[erlang-questions] Erlang/OTP R15B has been released
Kostis Sagonas
kostis@REDACTED
Thu Dec 15 11:39:52 CET 2011
On 12/14/2011 06:05 PM, Kenny Stone wrote:
> How do "behaviour callbacks" differ from the way it used to work?
In a nutshell, behaviour callbacks allow behaviour modules to specify
(using a formal language, instead of just in comments) the names and
types of all functions that callback modules should implement. This
information can then be processed by dialyzer (but in the future
presumably also by other tools, e.g. edoc) to check conformance of a
callback module with what the behaviour module expects and warn the user
for errors that may exist.
The syntax of -callback attributes is the same as that of -spec
attributes.
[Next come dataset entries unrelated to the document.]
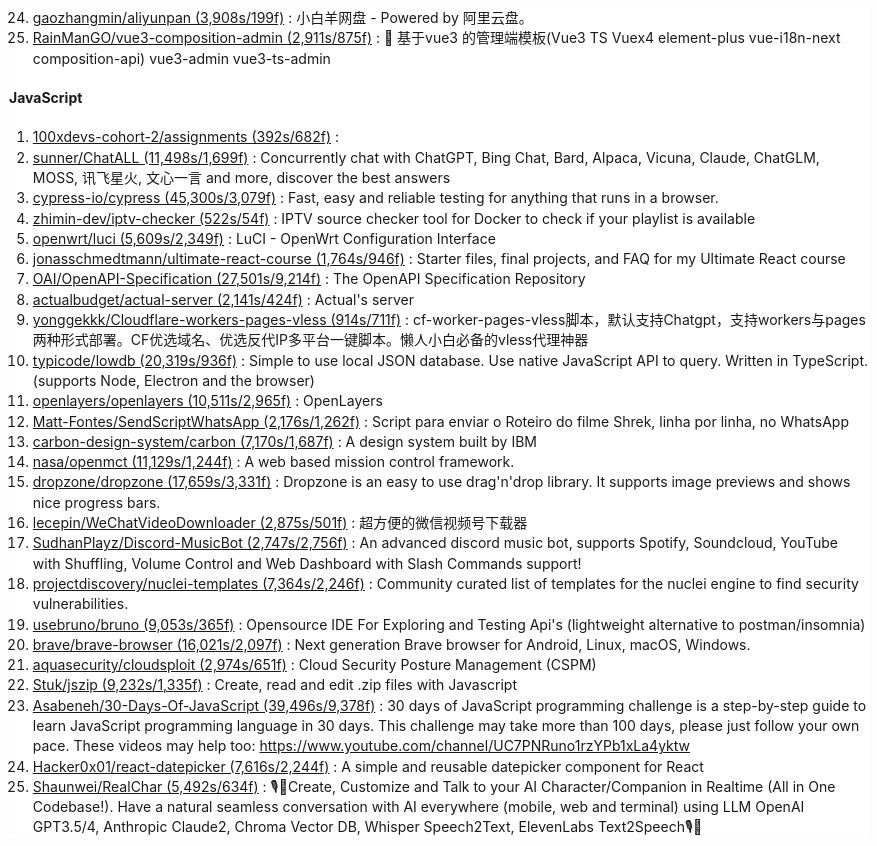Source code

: 24. [gaozhangmin/aliyunpan (3,908s/199f)](https://github.com/gaozhangmin/aliyunpan) : 小白羊网盘 - Powered by 阿里云盘。
25. [RainManGO/vue3-composition-admin (2,911s/875f)](https://github.com/RainManGO/vue3-composition-admin) : 🎉 基于vue3 的管理端模板(Vue3 TS Vuex4 element-plus vue-i18n-next composition-api) vue3-admin vue3-ts-admin

#### JavaScript
1. [100xdevs-cohort-2/assignments (392s/682f)](https://github.com/100xdevs-cohort-2/assignments) : 
2. [sunner/ChatALL (11,498s/1,699f)](https://github.com/sunner/ChatALL) : Concurrently chat with ChatGPT, Bing Chat, Bard, Alpaca, Vicuna, Claude, ChatGLM, MOSS, 讯飞星火, 文心一言 and more, discover the best answers
3. [cypress-io/cypress (45,300s/3,079f)](https://github.com/cypress-io/cypress) : Fast, easy and reliable testing for anything that runs in a browser.
4. [zhimin-dev/iptv-checker (522s/54f)](https://github.com/zhimin-dev/iptv-checker) : IPTV source checker tool for Docker to check if your playlist is available
5. [openwrt/luci (5,609s/2,349f)](https://github.com/openwrt/luci) : LuCI - OpenWrt Configuration Interface
6. [jonasschmedtmann/ultimate-react-course (1,764s/946f)](https://github.com/jonasschmedtmann/ultimate-react-course) : Starter files, final projects, and FAQ for my Ultimate React course
7. [OAI/OpenAPI-Specification (27,501s/9,214f)](https://github.com/OAI/OpenAPI-Specification) : The OpenAPI Specification Repository
8. [actualbudget/actual-server (2,141s/424f)](https://github.com/actualbudget/actual-server) : Actual's server
9. [yonggekkk/Cloudflare-workers-pages-vless (914s/711f)](https://github.com/yonggekkk/Cloudflare-workers-pages-vless) : cf-worker-pages-vless脚本，默认支持Chatgpt，支持workers与pages两种形式部署。CF优选域名、优选反代IP多平台一键脚本。懒人小白必备的vless代理神器
10. [typicode/lowdb (20,319s/936f)](https://github.com/typicode/lowdb) : Simple to use local JSON database. Use native JavaScript API to query. Written in TypeScript. (supports Node, Electron and the browser)
11. [openlayers/openlayers (10,511s/2,965f)](https://github.com/openlayers/openlayers) : OpenLayers
12. [Matt-Fontes/SendScriptWhatsApp (2,176s/1,262f)](https://github.com/Matt-Fontes/SendScriptWhatsApp) : Script para enviar o Roteiro do filme Shrek, linha por linha, no WhatsApp
13. [carbon-design-system/carbon (7,170s/1,687f)](https://github.com/carbon-design-system/carbon) : A design system built by IBM
14. [nasa/openmct (11,129s/1,244f)](https://github.com/nasa/openmct) : A web based mission control framework.
15. [dropzone/dropzone (17,659s/3,331f)](https://github.com/dropzone/dropzone) : Dropzone is an easy to use drag'n'drop library. It supports image previews and shows nice progress bars.
16. [lecepin/WeChatVideoDownloader (2,875s/501f)](https://github.com/lecepin/WeChatVideoDownloader) : 超方便的微信视频号下载器
17. [SudhanPlayz/Discord-MusicBot (2,747s/2,756f)](https://github.com/SudhanPlayz/Discord-MusicBot) : An advanced discord music bot, supports Spotify, Soundcloud, YouTube with Shuffling, Volume Control and Web Dashboard with Slash Commands support!
18. [projectdiscovery/nuclei-templates (7,364s/2,246f)](https://github.com/projectdiscovery/nuclei-templates) : Community curated list of templates for the nuclei engine to find security vulnerabilities.
19. [usebruno/bruno (9,053s/365f)](https://github.com/usebruno/bruno) : Opensource IDE For Exploring and Testing Api's (lightweight alternative to postman/insomnia)
20. [brave/brave-browser (16,021s/2,097f)](https://github.com/brave/brave-browser) : Next generation Brave browser for Android, Linux, macOS, Windows.
21. [aquasecurity/cloudsploit (2,974s/651f)](https://github.com/aquasecurity/cloudsploit) : Cloud Security Posture Management (CSPM)
22. [Stuk/jszip (9,232s/1,335f)](https://github.com/Stuk/jszip) : Create, read and edit .zip files with Javascript
23. [Asabeneh/30-Days-Of-JavaScript (39,496s/9,378f)](https://github.com/Asabeneh/30-Days-Of-JavaScript) : 30 days of JavaScript programming challenge is a step-by-step guide to learn JavaScript programming language in 30 days. This challenge may take more than 100 days, please just follow your own pace. These videos may help too: https://www.youtube.com/channel/UC7PNRuno1rzYPb1xLa4yktw
24. [Hacker0x01/react-datepicker (7,616s/2,244f)](https://github.com/Hacker0x01/react-datepicker) : A simple and reusable datepicker component for React
25. [Shaunwei/RealChar (5,492s/634f)](https://github.com/Shaunwei/RealChar) : 🎙️🤖Create, Customize and Talk to your AI Character/Companion in Realtime (All in One Codebase!). Have a natural seamless conversation with AI everywhere (mobile, web and terminal) using LLM OpenAI GPT3.5/4, Anthropic Claude2, Chroma Vector DB, Whisper Speech2Text, ElevenLabs Text2Speech🎙️🤖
The main difference is that -callback attributes refer to
functions that do not belong to the module containing them (and cannot
be found in its code) but to the callback module(s).
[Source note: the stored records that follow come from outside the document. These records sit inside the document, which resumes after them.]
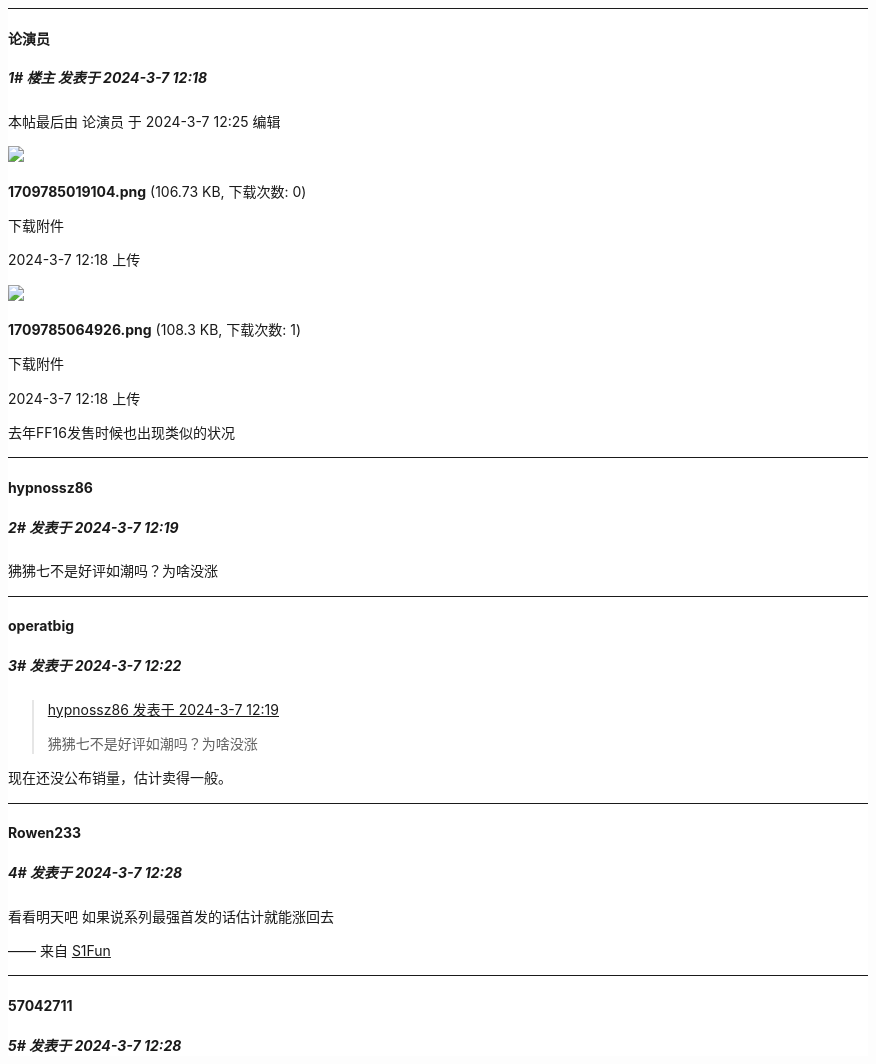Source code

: ﻿
*****

####  论演员  
##### 1#       楼主       发表于 2024-3-7 12:18

 本帖最后由 论演员 于 2024-3-7 12:25 编辑 

<img src="https://img.saraba1st.com/forum/202403/07/121816it99pkjbh8dhzk0o.png" referrerpolicy="no-referrer">

<strong>1709785019104.png</strong> (106.73 KB, 下载次数: 0)

下载附件

2024-3-7 12:18 上传

<img src="https://img.saraba1st.com/forum/202403/07/121816s8qjfjq8ykjgydx8.png" referrerpolicy="no-referrer">

<strong>1709785064926.png</strong> (108.3 KB, 下载次数: 1)

下载附件

2024-3-7 12:18 上传

去年FF16发售时候也出现类似的状况

*****

####  hypnossz86  
##### 2#       发表于 2024-3-7 12:19

狒狒七不是好评如潮吗？为啥没涨

*****

####  operatbig  
##### 3#       发表于 2024-3-7 12:22

<blockquote><a href="httphttps://bbs.saraba1st.com/2b/forum.php?mod=redirect&amp;goto=findpost&amp;pid=64176169&amp;ptid=2174526" target="_blank">hypnossz86 发表于 2024-3-7 12:19</a>

狒狒七不是好评如潮吗？为啥没涨</blockquote>
现在还没公布销量，估计卖得一般。

*****

####  Rowen233  
##### 4#       发表于 2024-3-7 12:28

看看明天吧 如果说系列最强首发的话估计就能涨回去

—— 来自 [S1Fun](https://s1fun.koalcat.com)

*****

####  57042711  
##### 5#       发表于 2024-3-7 12:28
Note the callback module can provide more specific implementations of
what the behaviour module expects. For example, a gen_server expects
that the callback module exports an init/1 function. In R15B, the
relevant callback attribute reads:
-callback init(Args :: term()) ->
{ok, State :: term()} |
{ok, State :: term(), timeout() | hibernate} |
{stop, Reason :: term()} | ignore.
but a specific callback module may decide to provide an init function
that accepts an empty list as Args and only returns {ok, State}. Thus,
in the callback module, one may want to provide the following spec:
-spec init([]) -> {ok, state()}.
for some locally defined state() type.
Kostis
PS. We'll try to add this in Section 1.2 of the OTP Design Principles
User's Guide. Currently, some of this info has been added in a weird
place of the Guide that is hard to find... Apologies for this.